■ **Texto do exercício**
- - - -

E mesmo que você, de alguma forma improvavel, conseguisse fazer isso... eu não faço ideia de como... você ainda teria que fazer sacrifícios em outras áreas. Quero dizer, se você vai ter tanto diálogo, terá de tirar opções de escolhas dos jogadores, já que não pode se dar ao luxo de ter várias versões de todas as cenas em um jogo desse tamanho. Ou, se você tiver escolha, deve ser de curto prazo e de escopo limitado. Quer dizer, imagine que as escolhas do jogador podem gerar 4, 5, 10 cenários possíveis diferentes, não é realista esperar que eles escrevam dialogos e animem cenas para tantos cenários possíveis, não em um jogo de mais de cem horas de duração. 

Sério, imagine como seria possível um jogo dar opção de remover personagens da história, mudar pares românticos, salvar vidas e quebrar ou criar alianças. Muitas escolhas que tem consequencias apenas muitas e muitas horas depois, e várias até alteram o final. Imagine ainda se fosse possível carregar grandes opções de ramificação (como personagens importantes mortos) de jogos anteriores!

Não, não tem como. Isso é loucura, é trabalho demais, não dá para fazer mesmo com os 80 milhões de dolares que foram gastos nesse jogo.

Exceto que... The Witcher 3 fez isso. Exatamente isso.



Mas ok, supondo que você fizesse isso ... de alguma forma... ainda sim, existem truques que você pode usar para fazer parecer que você tem muito mais dublagem do que realmente existe. Os jogos da Bethesda geralmente fazem com que 90% dos personagens falem nas mesmas cinco ou mais vozes "neutras". Isso reduz o número de dubladores que eles precisam contratar e permite que diferentes personagens compartilhem frases gravadas.

Imagine que insanidade seria se diferentes regiões do mundo tivessem seus próprios sotaques e cultura estabelecidas, fazendo com que cada região exija performances únicas. Imagine então se facções dentro de uma região tivessem suas próprias expressões ou tiques verbais. Todos lugares do mundo fossem tão diferentes e único que você pudesse saber onde está apenas ouvindo os nativos falarem. Puta merda, isso sim que seria de uma insanidade absoluta para se executar dentro de um jogo.

- - - -

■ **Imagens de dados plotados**
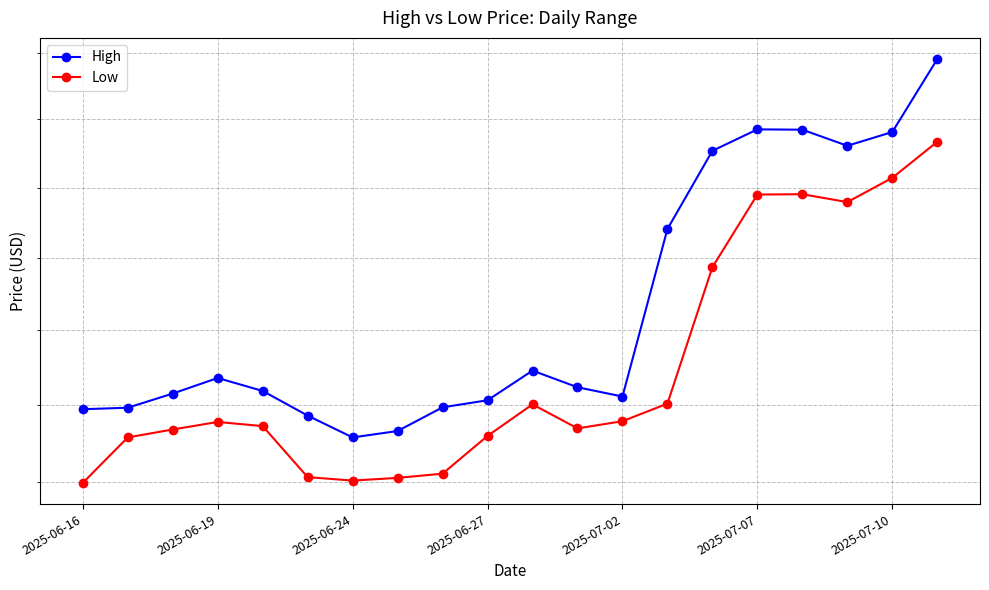

Between 8 and 2025-07-02, which is larger?

2025-07-02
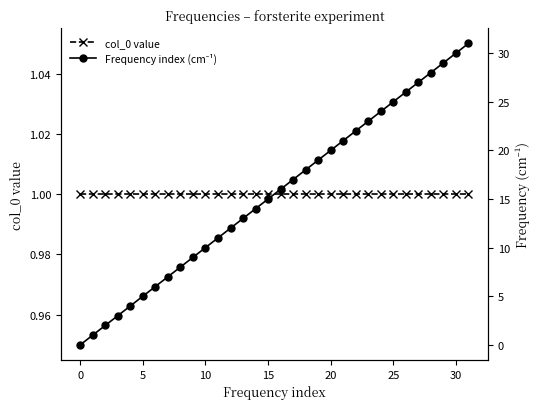

Reading left to right, extract all data points from this chart.

col_0 value: 1	1	1	1	1	1	1	1	1	1	1	1	1	1	1	1	1	1	1	1	1	1	1	1	1	1	1	1	1	1	1	1
Frequency index (cm⁻¹): 0	1	2	3	4	5	6	7	8	9	10	11	12	13	14	15	16	17	18	19	20	21	22	23	24	25	26	27	28	29	30	31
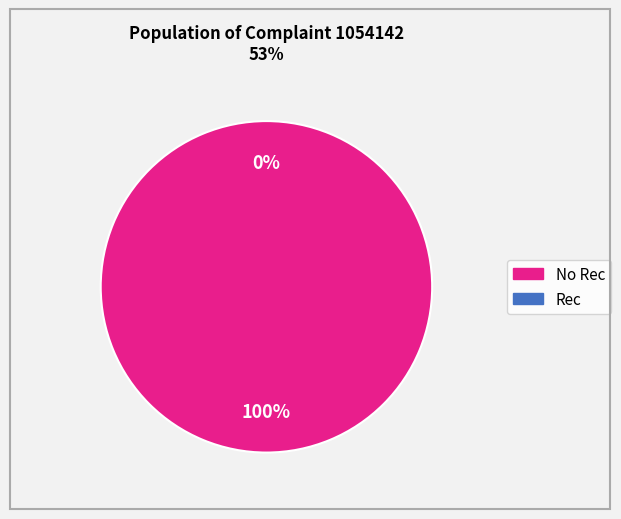

Count the number of slices in the pie.

4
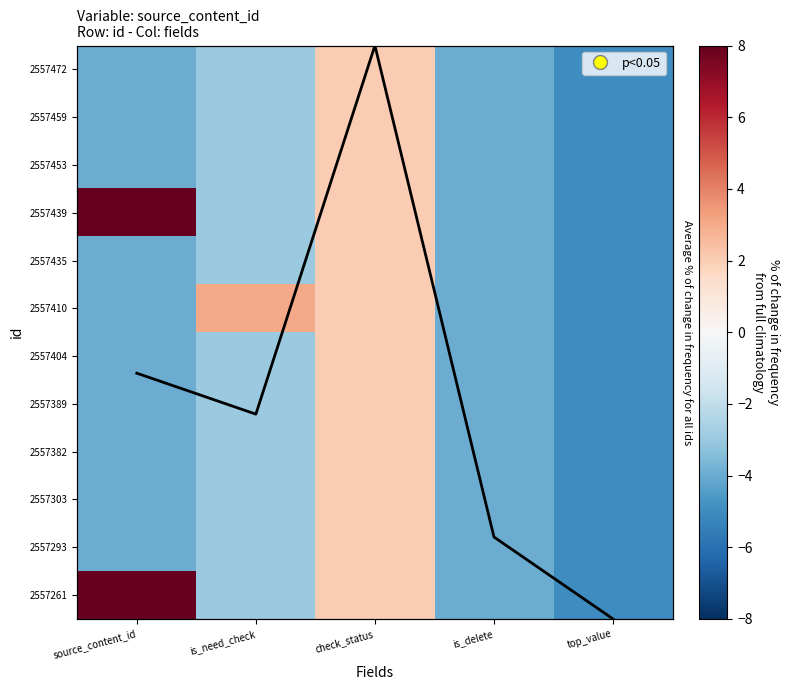

How many values in the 2557435 series exceed -4?

2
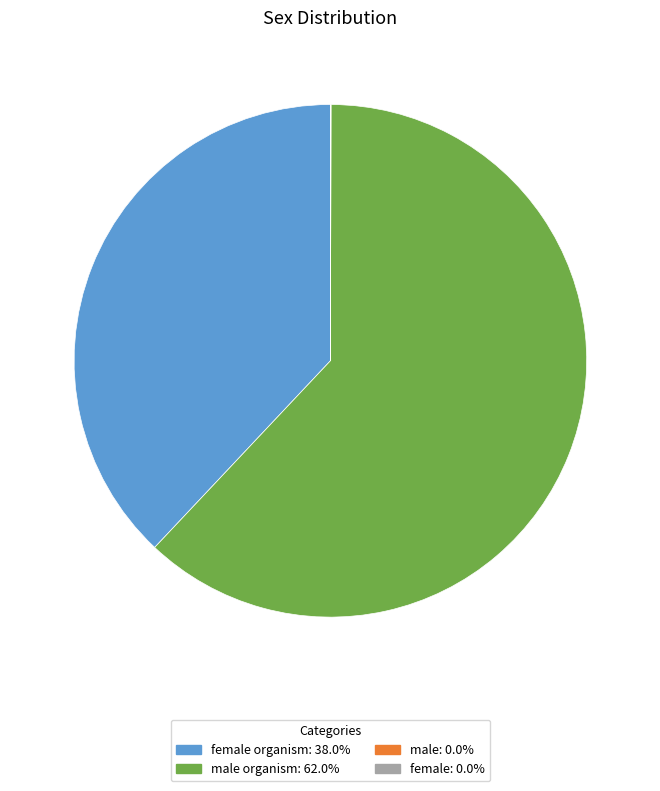

What is the ratio of the value at male organism: 62.0% to the value at female organism: 38.0%?

1.6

- - - -

■ **Complete o seguinte**
[a] Em quantas linhas dos registros aparece a palavra "points", considerando maiúsculas e minúsculas como diferentes? Calcule e responda apenas com o número.
[b] Escreva a continuação do texto sobre as escolhas e a dublagem em The Witcher 3 a partir da última frase dele.
O texto e os registros não têm nenhuma relação entre si.

■ **Respostas por item**
[a] 1

[b]
Exceto que... The Witcher 3 fez isso. Exatamente isso.


Tudo bem, suponhamos então que um jogo pudesse ter personagens com vozes diferentes caracterizando cada região do mundo, certo. Porém não tem como a produção do jogo ter tempo para fazer isso e ainda sim gastar muito tempo em uma construção de mundo complexa e diferenciada, porque os desenvolvedores têm medo de que os jogadores não vão querer ouvir toda essa politicagem, exposição, debate e construção de personagens. Tempo é dinheiro quando se fala de game design (literalmente, quase tudo que se gasta em um jogo são salarios da equipe), e você não pode se dar ao luxo de gastar tempo em coisas que os jogadores podem ignorar apenas pelo bem da construção de mundo.

Claro, The Last of Us faz isso e faz espetacularmente bem, mas TLoU faz isso em um jogo de 20 horas em uma narrativa direcionada. Isso quer dizer que os criadores do jogo tem total controle sobre por onde os jogadores vão passar, que quests eles vão fazer e tudo mais. Imagine aplicar esse nível de atenção a 150 km² de area (o tamanho da cidade de Toronto), em quests opcionais, em um jogo de mais de 100 horas de duração e incluir aí mais do que apenas narrativa ambiental sobre um episódio especifico, mas toda uma cultura envolvendo política, religião, história, cultura, relacionamentos e até mesmo trocadilhos realmente ruins.

Não dá, gente, é coisa demais, demais MESMO!

Exceto que... The Witcher 3 fez isso. Exatamente isso.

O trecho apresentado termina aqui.